大企業は、多くの商品を抱えているが、利益に貢献している商品は、極々一部の商品であることが多い。
パレートの法則で言えば、20%の商品が利益の80%を稼ぎ出すのである。
極端な例を上げると、アサヒビールの利益の95%は、スーパードライが稼ぐ。 

では、アサヒビールは、全資源をスーパードライに集中させ、株式会社スーパードライになればいいではないかと素朴な疑問を覚えないだろうか。
その指摘は一理ある。
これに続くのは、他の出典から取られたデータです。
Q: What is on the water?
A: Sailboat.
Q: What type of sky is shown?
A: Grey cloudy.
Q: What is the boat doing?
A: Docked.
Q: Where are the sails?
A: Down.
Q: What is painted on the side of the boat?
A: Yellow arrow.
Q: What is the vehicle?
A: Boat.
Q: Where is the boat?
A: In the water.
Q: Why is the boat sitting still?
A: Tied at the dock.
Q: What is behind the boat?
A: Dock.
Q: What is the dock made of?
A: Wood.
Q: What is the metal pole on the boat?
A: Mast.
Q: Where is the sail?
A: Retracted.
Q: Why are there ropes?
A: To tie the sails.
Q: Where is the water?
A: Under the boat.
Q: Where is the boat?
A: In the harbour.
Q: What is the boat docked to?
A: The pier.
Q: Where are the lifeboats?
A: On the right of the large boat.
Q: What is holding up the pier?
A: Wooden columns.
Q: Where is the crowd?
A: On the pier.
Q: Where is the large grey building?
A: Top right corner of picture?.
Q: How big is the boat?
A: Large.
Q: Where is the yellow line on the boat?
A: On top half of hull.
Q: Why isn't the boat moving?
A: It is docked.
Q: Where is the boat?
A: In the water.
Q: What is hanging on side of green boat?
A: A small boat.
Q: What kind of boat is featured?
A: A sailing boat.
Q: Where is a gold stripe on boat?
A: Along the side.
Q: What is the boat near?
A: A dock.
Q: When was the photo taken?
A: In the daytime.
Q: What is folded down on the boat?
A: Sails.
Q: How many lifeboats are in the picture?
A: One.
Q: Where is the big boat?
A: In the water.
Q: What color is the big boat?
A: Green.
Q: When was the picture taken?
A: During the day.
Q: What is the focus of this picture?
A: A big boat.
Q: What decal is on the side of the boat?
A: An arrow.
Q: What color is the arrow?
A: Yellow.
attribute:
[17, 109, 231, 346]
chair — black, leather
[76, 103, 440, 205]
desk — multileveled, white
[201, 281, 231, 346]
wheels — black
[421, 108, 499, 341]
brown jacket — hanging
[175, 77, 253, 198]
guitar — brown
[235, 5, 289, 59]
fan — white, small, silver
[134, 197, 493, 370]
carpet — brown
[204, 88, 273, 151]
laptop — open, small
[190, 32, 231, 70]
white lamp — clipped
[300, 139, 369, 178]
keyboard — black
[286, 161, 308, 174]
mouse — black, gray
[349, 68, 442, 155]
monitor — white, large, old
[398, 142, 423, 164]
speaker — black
少なくとも短期的には利益最大化の方法論となる可能性が十分にある。

それでは、なぜ、多くの企業は、究極の戦略をとらず、企業を救う可能性の低すぎる市場への新規参入を行うのかについてその理由を分析したいと思う。

理由1:リスクヘッジ

リスクヘッジ2
ひとつの代表的な理由は、環境の変化を見据えたリスクヘッジである。

これは、非常に説得力のある理由であり長期戦略的には重要な要素だが、それが有効に機能するためには留意すべきことがある。

大前提として、
 ①(既存事業に対して)意味のある利益規模を生む可能性がある。
100億円の事業をしている会社にとって最大でも1億規模にしかならない新事業は競争戦略的な意味はない。
 
②既存事業とリスクが類似していない。 
リスクがかぶる事業者はリスクヘッジにはならない。

③保有資産(リソース)に対するシナジーがある。
新規事業で勝利できる客観的な理由が必要。

これらを満たしてはじめて、リスクヘッジとして看板商品に投じる資源を他に振り向ける妥当性が生じるということだ。

結果的にうまくいかないという話が重要なわけではない。
結果論として、うまくいってしまうこともうまくいかないこともあるだろう。

ただし、多くの企業は事前の楽観的な予測においても企業戦略的にまったく無意味な市場に参入する。
 
事実上、上記の条件に適った戦略上意味のある新規参入は極々一部だと言えるだろう。

社内資源のすべてを既存事業に振り向けた方が利益を拡大できる可能性が圧倒的に高い。

理由2:守備戦略的な理由

本ナマ

もうひとつの理由は、守備戦略的な理由である。

新たな市場で、競合他社が、圧倒的なシェアを獲得し、圧倒的な利益を得ることで、より大規模に自社の得意な市場に攻め込んでくる可能性が高まる。
それを阻止するために、競合他社のシェアと利益を削るために新規参入を行うのである。
ビール業界で言えば、発泡酒市場に対して冷ややかであったアサヒが後発で参入した例などが当たる。
参入をしていなかったとするならば、発泡酒市場は、KIRINの独壇場になり、その莫大な余剰をもって、一番搾りへの大規模な戦略投資が行われ、スーパードライのシェアを奪っていった可能性も否定できない。

また、非戦略的な理由として2つの理由をあげる。

それは、虚栄心由来の売上至上主義と人事圧力シンドロームがある。

理由3:虚栄心由来の売上至上主義

売上至上主義

事業数を増やすことは売上規模の拡大に貢献する。

そして、統計的には、売上規模は、事業の存続と強い正の相関がある。
但し、それは、事業内での規模であって、資産を共有できない赤字事業への資源分散はむしろ命を縮める。

経営者は、どうしても自分の足跡を残すために、自慢するために、売上規模と新規事業を欲してしまう。

理由4:人事圧力シンドローム

人事圧力
人事圧力シンドロームとは、人事上の理由により競争戦略が歪む病のことである。

組織人は、出世を大きなモチベーションとしている。
そのため、組織の士気を維持していくためには、どうしても事業拡大・維持によるポストの維持・増設が求められる。

既存事業を大きくするよりも、事業を増やす圧力が存在するのだ。

特に、クリエイティブ人材は、自分の仕事を確保するために、新規事業を切実に求める。

これらの内部的な理由が、企業が戦略的意思決定を歪め、無意味な新規事業に参入する理由となりうる。